Plain-text document sources

────────

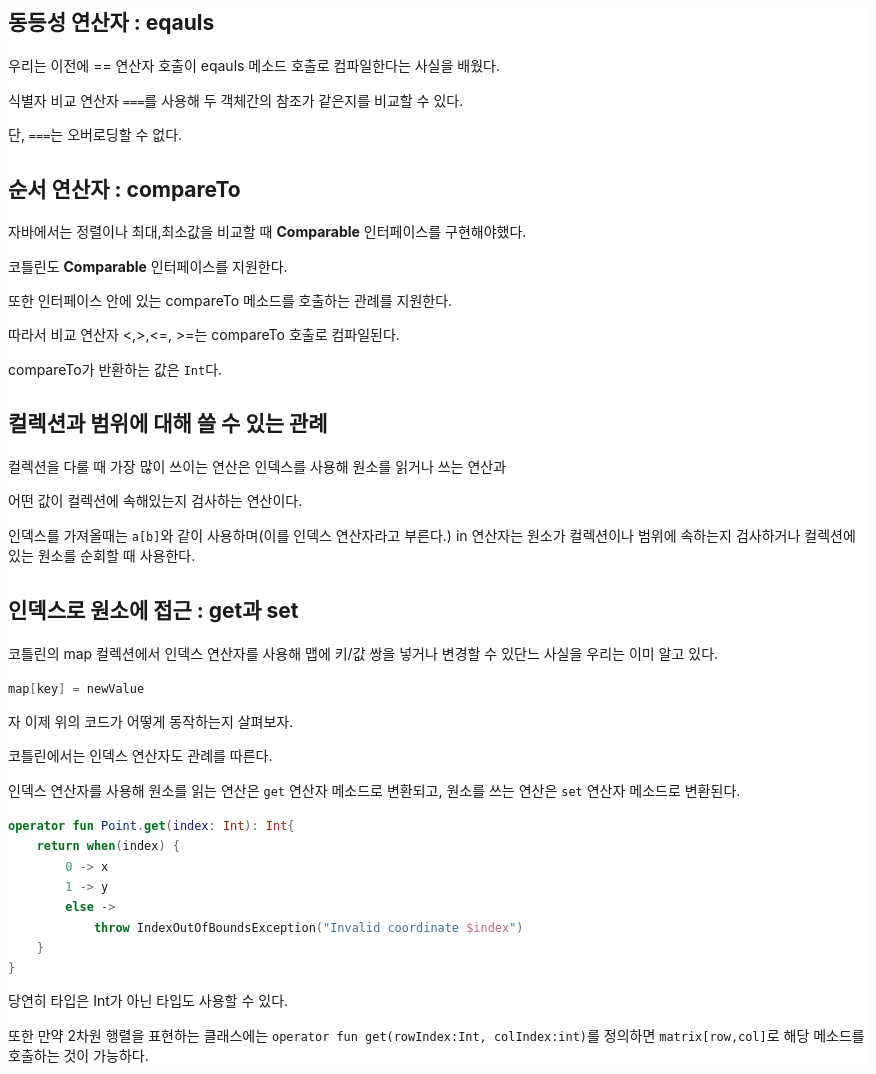 ## 동등성 연산자 : eqauls

우리는 이전에 == 연산자 호출이 eqauls 메소드 호출로 컴파일한다는 사실을 배웠다.

식별자 비교 연산자 `===`를 사용해 두 객체간의 참조가 같은지를 비교할 수 있다.

단, `===`는 오버로딩할 수 없다.

## 순서 연산자 : compareTo

자바에서는 정렬이나 최대,최소값을 비교할 때 **Comparable** 인터페이스를 구현해야했다.

코틀린도 **Comparable** 인터페이스를 지원한다.

또한 인터페이스 안에 있는 compareTo 메소드를 호출하는 관례를 지원한다.

따라서 비교 연산자 <,>,<=, >=는 compareTo 호출로 컴파일된다.

compareTo가 반환하는 값은 `Int`다.

## 컬렉션과 범위에 대해 쓸 수 있는 관례

컬렉션을 다룰 때 가장 많이 쓰이는 연산은 인덱스를 사용해 원소를 읽거나 쓰는 연산과

어떤 값이 컬렉션에 속해있는지 검사하는 연산이다.

인덱스를 가져올때는 `a[b]`와 같이 사용하며(이를 인덱스 연산자라고 부른다.) in 연산자는 원소가 컬렉션이나 범위에 속하는지 검사하거나 컬렉션에 있는 원소를 순회할 때 사용한다.

## 인덱스로 원소에 접근 : get과 set

코틀린의 map 컬렉션에서 인덱스 연산자를 사용해 맵에 키/값 쌍을 넣거나 변경할 수 있단느 사실을 우리는 이미 알고 있다.

```kotlin
map[key] = newValue
```

자 이제 위의 코드가 어떻게 동작하는지 살펴보자.

코틀린에서는 인덱스 연산자도 관례를 따른다.

인덱스 연산자를 사용해 원소를 읽는 연산은 `get` 연산자 메소드로 변환되고, 원소를 쓰는 연산은 `set` 연산자 메소드로 변환된다.

```kotlin
operator fun Point.get(index: Int): Int{
    return when(index) {
        0 -> x
        1 -> y
        else ->
            throw IndexOutOfBoundsException("Invalid coordinate $index")
    }
}
```

당연히 타입은 Int가 아닌 타입도 사용할 수 있다.

또한 만약 2차원 행렬을 표현하는 클래스에는 `operator fun get(rowIndex:Int, colIndex:int)`를 정의하면 `matrix[row,col]`로 해당 메소드를 호출하는 것이 가능하다.
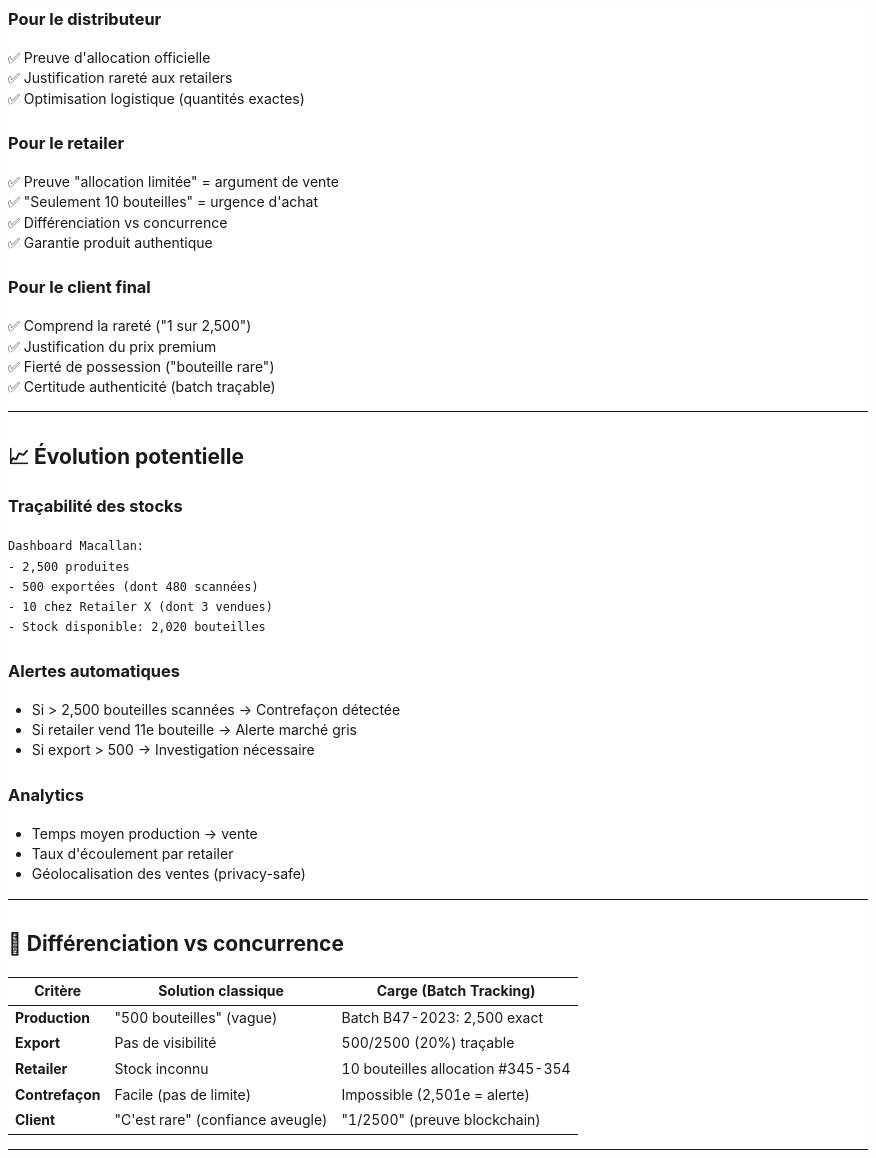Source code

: ### **Pour le distributeur**
✅ Preuve d'allocation officielle  
✅ Justification rareté aux retailers  
✅ Optimisation logistique (quantités exactes)

### **Pour le retailer**
✅ Preuve "allocation limitée" = argument de vente  
✅ "Seulement 10 bouteilles" = urgence d'achat  
✅ Différenciation vs concurrence  
✅ Garantie produit authentique

### **Pour le client final**
✅ Comprend la rareté ("1 sur 2,500")  
✅ Justification du prix premium  
✅ Fierté de possession ("bouteille rare")  
✅ Certitude authenticité (batch traçable)

---

## 📈 Évolution potentielle

### **Traçabilité des stocks**
```
Dashboard Macallan:
- 2,500 produites
- 500 exportées (dont 480 scannées)
- 10 chez Retailer X (dont 3 vendues)
- Stock disponible: 2,020 bouteilles
```

### **Alertes automatiques**
- Si > 2,500 bouteilles scannées → Contrefaçon détectée
- Si retailer vend 11e bouteille → Alerte marché gris
- Si export > 500 → Investigation nécessaire

### **Analytics**
- Temps moyen production → vente
- Taux d'écoulement par retailer
- Géolocalisation des ventes (privacy-safe)

---

## 🚀 Différenciation vs concurrence

| Critère | Solution classique | Carge (Batch Tracking) |
|---------|-------------------|------------------------|
| **Production** | "500 bouteilles" (vague) | Batch B47-2023: 2,500 exact |
| **Export** | Pas de visibilité | 500/2500 (20%) traçable |
| **Retailer** | Stock inconnu | 10 bouteilles allocation #345-354 |
| **Contrefaçon** | Facile (pas de limite) | Impossible (2,501e = alerte) |
| **Client** | "C'est rare" (confiance aveugle) | "1/2500" (preuve blockchain) |

---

────────

* Brief
Pictures are to be dropped; the lines from the start of the entries above through the line with "어떤 값이 컬렉션에 속해있는지 검사하는 연산이다." are to be given again verbatim.

* Problem solution
 ## 동등성 연산자 : eqauls

우리는 이전에 == 연산자 호출이 eqauls 메소드 호출로 컴파일한다는 사실을 배웠다.

식별자 비교 연산자 `===`를 사용해 두 객체간의 참조가 같은지를 비교할 수 있다.

단, `===`는 오버로딩할 수 없다.

## 순서 연산자 : compareTo

자바에서는 정렬이나 최대,최소값을 비교할 때 **Comparable** 인터페이스를 구현해야했다.

코틀린도 **Comparable** 인터페이스를 지원한다.

또한 인터페이스 안에 있는 compareTo 메소드를 호출하는 관례를 지원한다.

따라서 비교 연산자 <,>,<=, >=는 compareTo 호출로 컴파일된다.

compareTo가 반환하는 값은 `Int`다.

## 컬렉션과 범위에 대해 쓸 수 있는 관례

컬렉션을 다룰 때 가장 많이 쓰이는 연산은 인덱스를 사용해 원소를 읽거나 쓰는 연산과

어떤 값이 컬렉션에 속해있는지 검사하는 연산이다.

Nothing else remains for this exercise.